Secondo i pm Silvio Bonfigli e Caty Bressanelli, l’allora 21enne marcantonio veronese - descritto come un tipo dai modi bruschi, magari non simpaticissimo e, supportato dalla sua mole, anche incline alla violenza - è stato esecutore materiale dell’attentato in concorso con l’allora minorenne Marco Toffaloni, che sarà lunedì prossimo in udienza preliminare.

Contro Zorzi i titolari della sesta inchiesta sulla strage hanno raccolto alcuni elementi di prova sui quali si animerà il diciassettesimo dibattimento sulla strage.

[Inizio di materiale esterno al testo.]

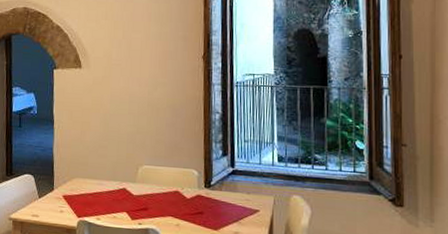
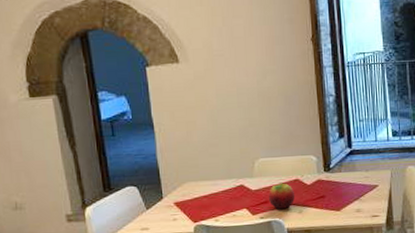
fruit: none [149,192,174,219] -> present [269,183,296,209]

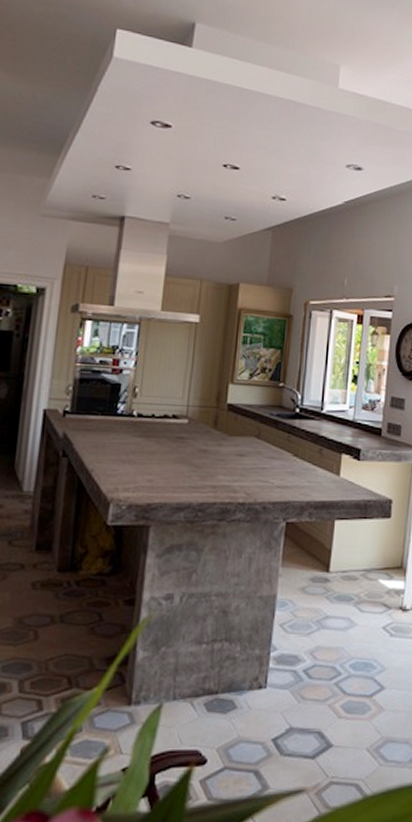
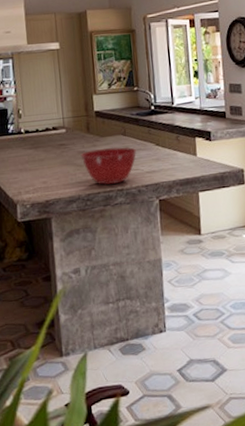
mixing bowl: none [200,450,270,495] -> present [80,146,137,185]

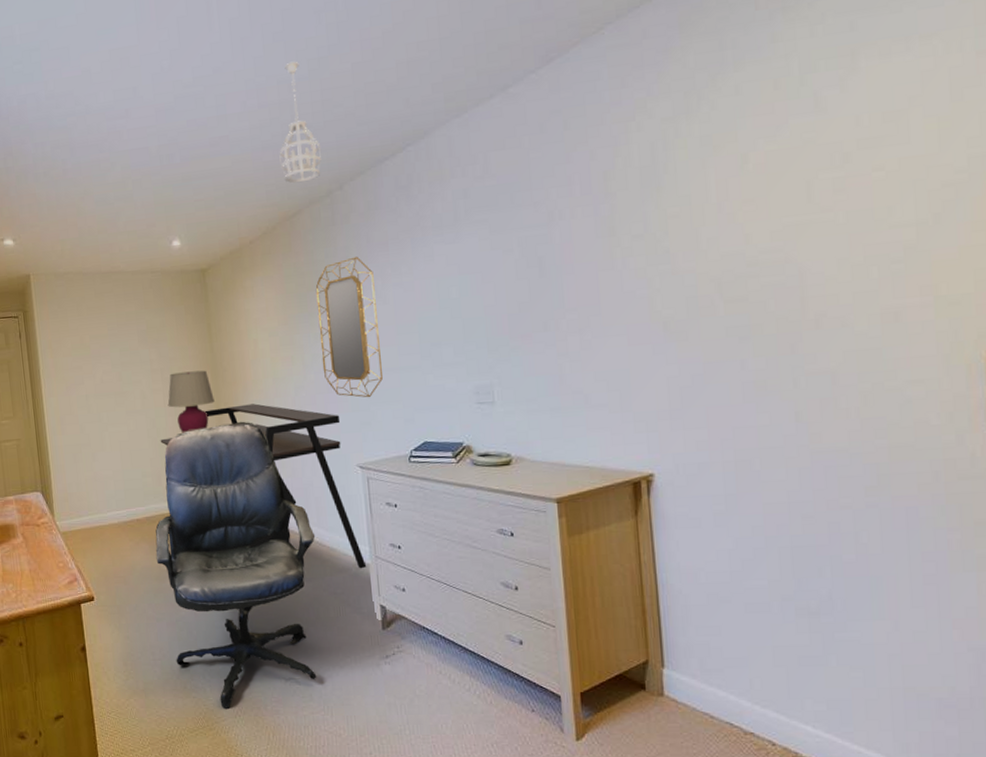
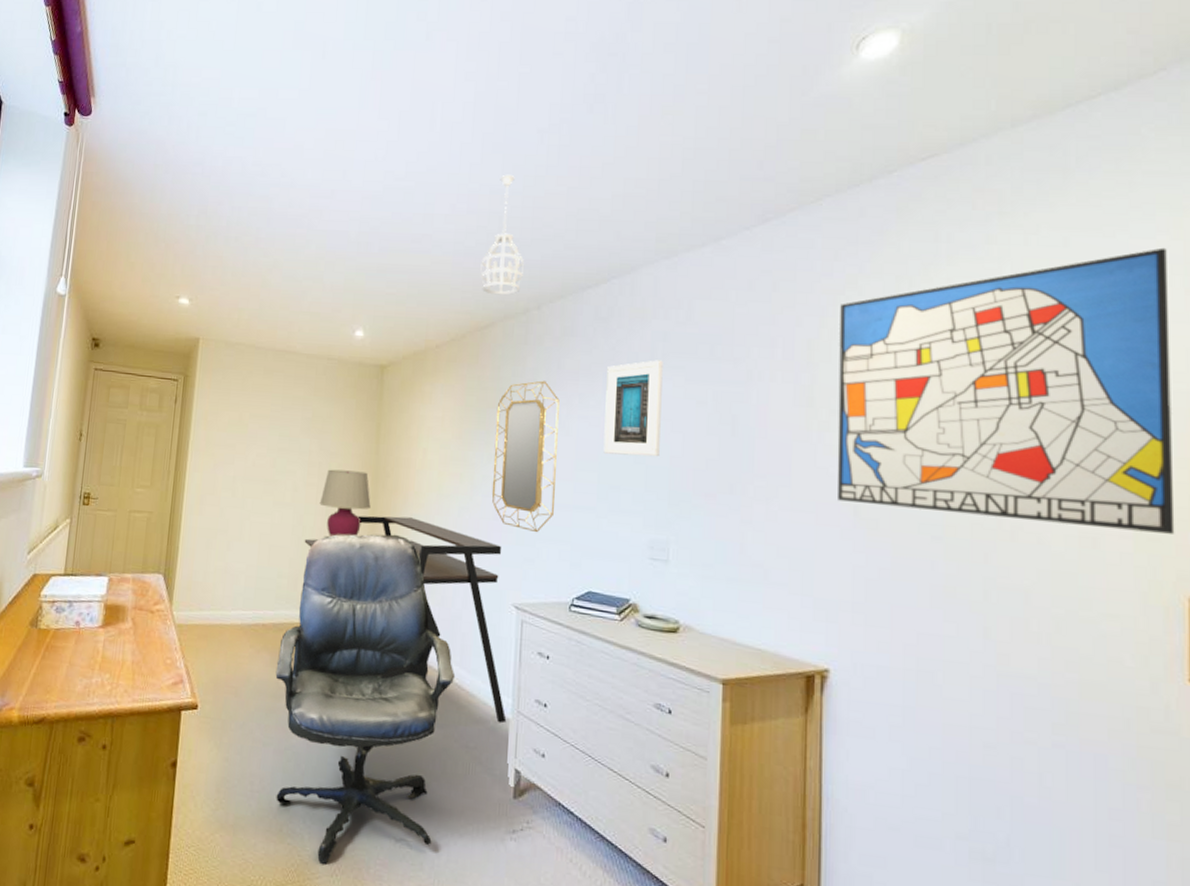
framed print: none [414,217,474,314] -> present [603,360,663,457]
wall art: none [632,12,975,320] -> present [837,247,1175,534]

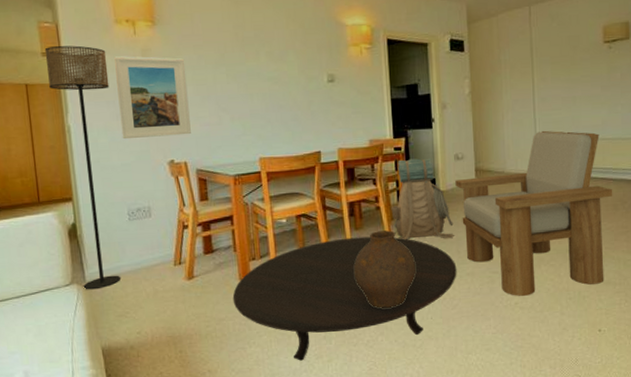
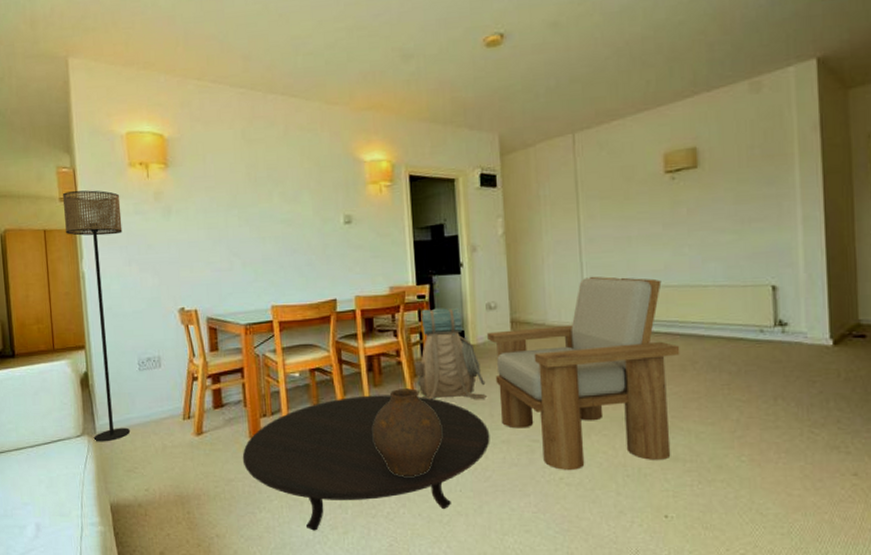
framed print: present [114,56,191,140] -> none [128,199,202,286]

Zorzi finì già all’epoca nell’occhio delle indagini. Fu arrestato nell’immediatezza dell’esplosione e rimase in caserma 16 ore, ma poi fu rilasciato. Decisivo fu l’alibi confermato dalla figlia del titolare del bar della stazione dei bus di Verona che disse di aver visto Zorzi la mattina della strage al solito posto, seduto nel suo locale.

Roberto Zorzi, nel 1974 aveva 21 anni © www.giornaledibrescia.it
Roberto Zorzi, nel 1974 aveva 21 anni © www.giornaledibrescia.it

Una decina d’anni fa, la ragazza di allora divenuta nel frattempo donna, è stata risentita nell’ambito dell’inchiesta che ha portato il veronese a processo e non ha confermato quello che aveva detto all’epoca. Non è stata in grado di riconoscere Zorzi e di ricordare quell’episodio, il che per la Procura è indice di un alibi falso, se non addirittura falsificato da quella malavita istituzionale - per dirla con la sentenza di condanna all’ergastolo al mandante della strage - che per anni avrebbe assicurato impunità a tanta parte dei responsabili.

A chiamare in causa Roberto Zorzi, amico dei neofascisti bresciani e presente a Brescia ai funerali di Silvio Ferrari - il giovane bresciano saltato in aria in piazza del Mercato qualche giorno prima della strage di piazza Loggia mentre trasportava un ordigno con la sua Vespa -, è la superteste di questa inchiesta, una donna che all’epoca frequentava Ferrari e gli ambienti di estrema destra. Nel 2013, la teste ha detto agli inquirenti di aver sentito Zorzi in pizzeria a Brescia, parlare di un attentato da compiere a breve.

Le reazioni

«Siamo soddisfatti - ha commentato il procuratore aggiunto Silvio Bonfigli - noi chiedevamo il processo e il processo abbiamo ottenuto. Dimostreremo che le prove raccolte sono solide».

«Una vicenda di questa complessità - gli fa eco l’avvocato di parte civile Michele Bontempi - soprattutto con riferimento alla fase esecutiva della strage, che è rimasta inesplorata dalla sentenza di condanna all’ergastolo di Maggi e Tramonte, ha bisogno della sua naturale sede. Serve il dibattimento, per far parlare le prove».

Nonostante il rinvio a giudizio la difesa di Roberto Zorzi è fiduciosa. L’avvocato Stefano Casali ritiene che il 29 febbraio inizierà un processo in grado di dimostrare l’innocenza del suo assistito. «Siamo fiduciosi che in quella sede - ha commentato a caldo - con un’ampia istruttoria e una valutazione approfondita delle prove si arrivi a dimostrare che Zorzi con l’esecuzione della strage non ha avuto nulla a che vedere». Lo vedremo in aula? «Se servirà alla sua difesa lo faremo venire» ha concluso l’avvocato Casali.

Soddisfatto Manlio Milani, presidente dell’associazione famigliari delle vittime di piazza Loggia. «Una decisione importante - ha detto - perché si reputa indispensabile un confronto per ampliare ulteriormente la conoscenza su quanto accaduto il 28 maggio del 1974. C’è la volontà di non voler lasciare cadere nulla, di capire responsabilità e coperture. Questo processo avrà un grande valore, ci permetterà di conoscere quei rappresentanti della malavita istituzionale che hanno depistato per decenni».